**What needs to be done:**
Gather all lines in the records below that include the word "begin".

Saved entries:

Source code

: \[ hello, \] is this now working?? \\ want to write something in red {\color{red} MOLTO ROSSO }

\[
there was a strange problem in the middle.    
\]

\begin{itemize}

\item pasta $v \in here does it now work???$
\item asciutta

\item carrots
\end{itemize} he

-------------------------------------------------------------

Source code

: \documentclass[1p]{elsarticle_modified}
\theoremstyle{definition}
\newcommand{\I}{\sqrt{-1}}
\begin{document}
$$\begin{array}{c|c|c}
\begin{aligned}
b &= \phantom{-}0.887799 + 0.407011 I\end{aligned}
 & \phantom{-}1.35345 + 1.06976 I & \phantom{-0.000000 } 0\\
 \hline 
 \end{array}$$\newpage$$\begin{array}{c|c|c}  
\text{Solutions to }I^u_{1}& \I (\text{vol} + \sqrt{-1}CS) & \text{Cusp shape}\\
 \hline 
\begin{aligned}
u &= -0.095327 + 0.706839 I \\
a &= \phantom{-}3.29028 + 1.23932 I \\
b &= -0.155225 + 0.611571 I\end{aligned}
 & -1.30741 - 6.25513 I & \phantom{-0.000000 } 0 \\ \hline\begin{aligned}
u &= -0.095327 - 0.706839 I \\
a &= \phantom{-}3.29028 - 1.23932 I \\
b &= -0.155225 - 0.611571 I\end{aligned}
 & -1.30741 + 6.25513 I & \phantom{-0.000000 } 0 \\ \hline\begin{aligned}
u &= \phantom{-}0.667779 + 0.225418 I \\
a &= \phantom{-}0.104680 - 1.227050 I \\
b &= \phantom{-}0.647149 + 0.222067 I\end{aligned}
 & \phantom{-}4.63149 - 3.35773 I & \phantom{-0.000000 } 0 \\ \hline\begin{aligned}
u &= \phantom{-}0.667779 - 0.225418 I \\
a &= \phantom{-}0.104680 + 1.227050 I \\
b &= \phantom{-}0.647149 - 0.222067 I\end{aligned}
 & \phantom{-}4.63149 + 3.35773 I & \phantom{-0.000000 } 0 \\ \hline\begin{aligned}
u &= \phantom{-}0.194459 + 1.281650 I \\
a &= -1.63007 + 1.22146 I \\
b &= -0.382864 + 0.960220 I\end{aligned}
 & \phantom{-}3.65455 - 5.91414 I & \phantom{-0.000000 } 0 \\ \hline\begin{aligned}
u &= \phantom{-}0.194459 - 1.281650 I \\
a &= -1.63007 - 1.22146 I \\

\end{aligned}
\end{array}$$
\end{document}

**Answer box:**
\begin{itemize}
\begin{document}
$$\begin{array}{c|c|c}
\begin{aligned}
 \end{array}$$\newpage$$\begin{array}{c|c|c}  
\begin{aligned}
 & -1.30741 - 6.25513 I & \phantom{-0.000000 } 0 \\ \hline\begin{aligned}
 & -1.30741 + 6.25513 I & \phantom{-0.000000 } 0 \\ \hline\begin{aligned}
 & \phantom{-}4.63149 - 3.35773 I & \phantom{-0.000000 } 0 \\ \hline\begin{aligned}
 & \phantom{-}4.63149 + 3.35773 I & \phantom{-0.000000 } 0 \\ \hline\begin{aligned}
 & \phantom{-}3.65455 - 5.91414 I & \phantom{-0.000000 } 0 \\ \hline\begin{aligned}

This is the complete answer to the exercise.